Wednesday, May 11, 2022

South Africa's TV industry set for worst ratings damage ever in 2022 due to Eskom's electricity blackouts and analogue signals switch-off.


by Thinus Ferreira

South Africa's television industry and broadcasters - already struggling with sagging TV ratings due to millions of TV households getting cut off from the ability to receive TV signals in the government's switch from analogue to digital terrestrial television - are facing the worst TV ratings damage ever in 2022 because of Eskom's debilitating electricity blackouts.

Bloomberg reports that South Africa is set for the worst year of power cuts as the country's decrepit Eskom power stations continue to fail and that at the current rate of Eskom electricity blackouts, South Africa is on track to have a record Eskom electricity blackout year in 2022.

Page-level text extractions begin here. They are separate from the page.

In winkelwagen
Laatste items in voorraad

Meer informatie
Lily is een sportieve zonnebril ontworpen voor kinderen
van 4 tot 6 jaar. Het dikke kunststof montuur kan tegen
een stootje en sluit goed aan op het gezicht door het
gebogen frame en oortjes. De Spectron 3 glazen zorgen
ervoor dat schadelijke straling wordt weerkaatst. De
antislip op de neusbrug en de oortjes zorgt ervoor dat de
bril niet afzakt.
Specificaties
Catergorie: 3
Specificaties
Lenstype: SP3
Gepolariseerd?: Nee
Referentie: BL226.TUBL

Eskom's euphemistically called "load-shedding" has an immediate and destructive impact on South Africa's Television Audience Measurement Survey (TAMS) system, with Eskom's rolling power blackouts wiping millions of viewers and TV households from the measurement grid whenever the struggling monopoly power utility is forced to start stages of unplanned power cuts in the country.

Eskom is on track to exceed the annual record for staged electricity cuts, according to South Africa's Council for Scientific and Industrial Research. 

The record Eskom load-shedding will therefore translate to record TV ratings damage which is monitored by Nielsen SA and the Broadcast Research Council of South Africa (BRCSA).

Besides Eskom power cuts wiping millions of TV households from the ratings grid and affecting everyone - from pay-TV operators like China's StarTimes operating as StarSat and MultiChoice's DStv, to the SABC and eMedia's e.tv and Openview - the country's broadcasters are also seeing viewers evaporate in the government's push to switch off analogue Sentech signals.

eMedia has once again taken South Africa's minister of communications to court over her suddenly rushed analogue signals switch-off schedule, while the SABC's TV ratings has started to sag from month-to-month over the past half a year since Sentech signal distribution got cut in province after province, with decreases in viewership in turn affecting advertising revenue.